[Tasks and exercises]
1. In the gratitude blog excerpt below, repeat the text from "The capacity to" up to and including "truest sense)a blessing." without changing any words.
2. Condense the paragraph of the gratitude blog excerpt that opens with "Stars are getting my attention this Christmas!" into a shorter version that keeps its main facts.

Very little in the way of an agenda this Christmas! Might even be daily grocery shopping just because I really don't know what will be happening from one day to the next. A little surprised to realize I'm actually joyful about that. I'm relaxing in my second half of life.

Stars are getting my attention this Christmas! I keep noticing them everywhere. Top of our tree... Outside when on the deck one night... On a few Christmas cards... Our church sanctuary... It has caught me off guard how much I keep really really noticing them. Like, stop a minute and take in their beauty kind of noticing them. I asked God the other day what that was about. I'm enjoying remembering that God has always been and will always be interested in providing us direction. This Christmas that is my deepest joy!

Dear Father, Son and Holy Spirit,

Thank you for bringing our family so much joy this Christmas! May everyone reading this know joys both big and small with You and their loved ones this Christmas. May we notice those who need a little of our joy shared with them. May an increasingly grateful heart bring us joy throughout the whole year. Help us to have eyes to see all that we have to be grateful for and may we react with a desire to share your gifts to us with those placed in our path. Also, please give us brave hearts that are willing to walk new paths with you this coming year.

Merry Christmas, Lord.

Amen

Tuesday, December 08, 2009

Avoiding gratitude...

This morning I was coming up with other things to do besides my 30 day gratitude project.

So when I finally sat down, I asked the Lord, "Why was I avoiding You and this topic this morning?

This is what I wrote down next:

Is a Christian allowed to be disappointed or bummed out? (ponders for a moment) Yes. Evil, seperation and hate are negative and create negative responses. But we are not to stay stuck there. David models this in the Psalms. We are to recognize and circle back around to the goodness, togetherness and love that can be found in any relationship or circumstance because of God. This is full circle living. God is teaching me how to come around full circle. Hmmm...

Another honest question asked and answered. Just now I have realized that I hope that part of the purpose of this blog is for me to share with who ever reads this the value of honest questions put before the Lord. I think God really likes answering honest questions. He doesn't always do it quickly. It's mind blowing for me to think about the number of questions God answers.

More quotes from Choosing Gratitude:

The capacity to respond to adversity with faith and gratitude is not limited to spiritual "superheroes."

The question that came to her heart was: "Can you thank Me for trusting you with this experience, even if I never tell you why?"

Anything that makes me need God is (ultimately, in the truest sense)a blessing.

Nancy Leigh DeMoss

Monday, December 07, 2009

Quotes from Choosing Gratitude by Nancy Leigh DeMoss

Quotes:

Gratitude is a lifestyle. A hard-fought, grace-infused, biblical lifestyle.

[Given data]
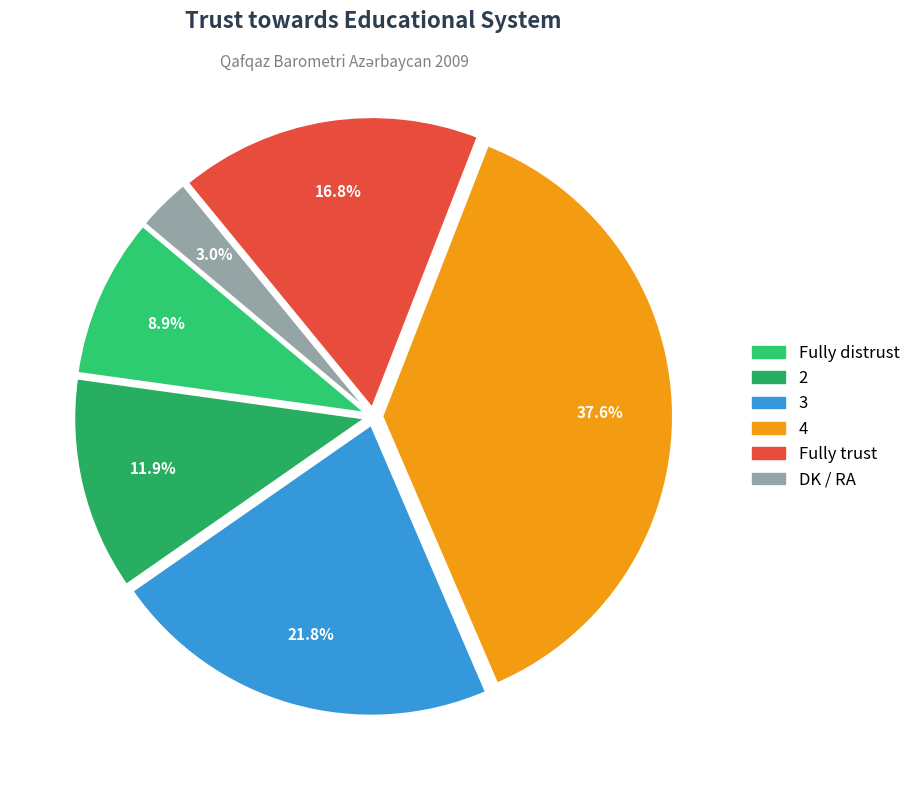

What is the ratio of the value at Fully trust to the value at 3?

0.8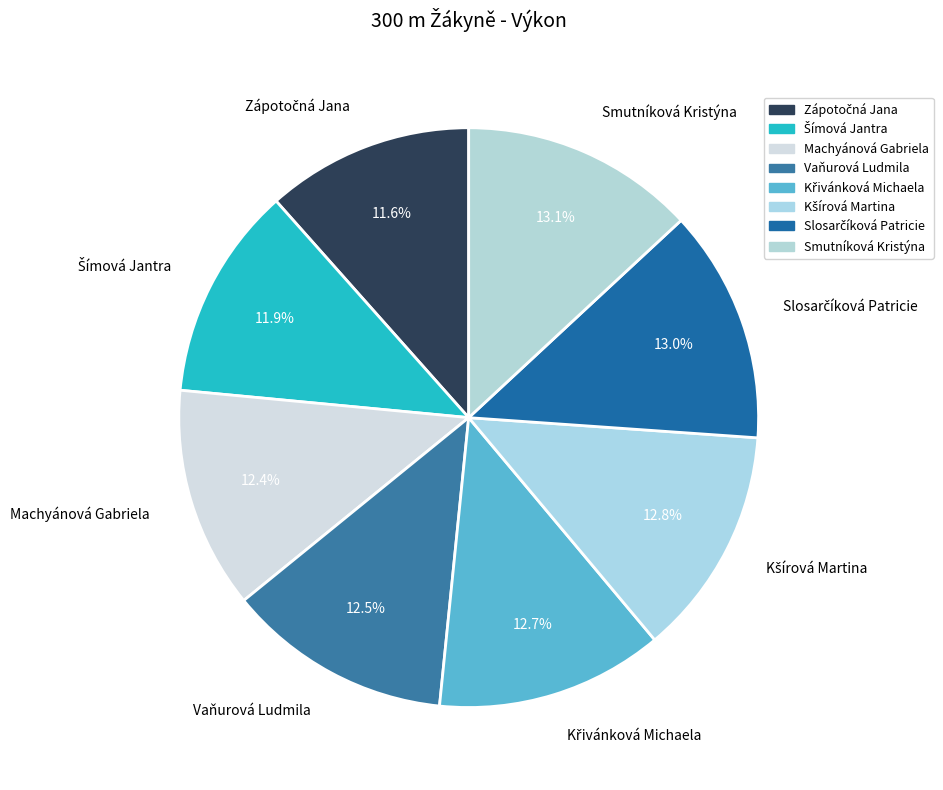

What percentage is NOT represented by Machyánová Gabriela?

87.6%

[Task-by-task outputs]
1.
The capacity to respond to adversity with faith and gratitude is not limited to spiritual "superheroes."

The question that came to her heart was: "Can you thank Me for trusting you with this experience, even if I never tell you why?"

Anything that makes me need God is (ultimately, in the truest sense)a blessing.

2. This Christmas I keep noticing stars everywhere: on top of our tree, outside on the deck one night, on a few Christmas cards, and in our church sanctuary. Surprised by how strongly they catch my attention, I asked God what it meant. Remembering that God has always been and always will be interested in giving us direction is my deepest joy this Christmas.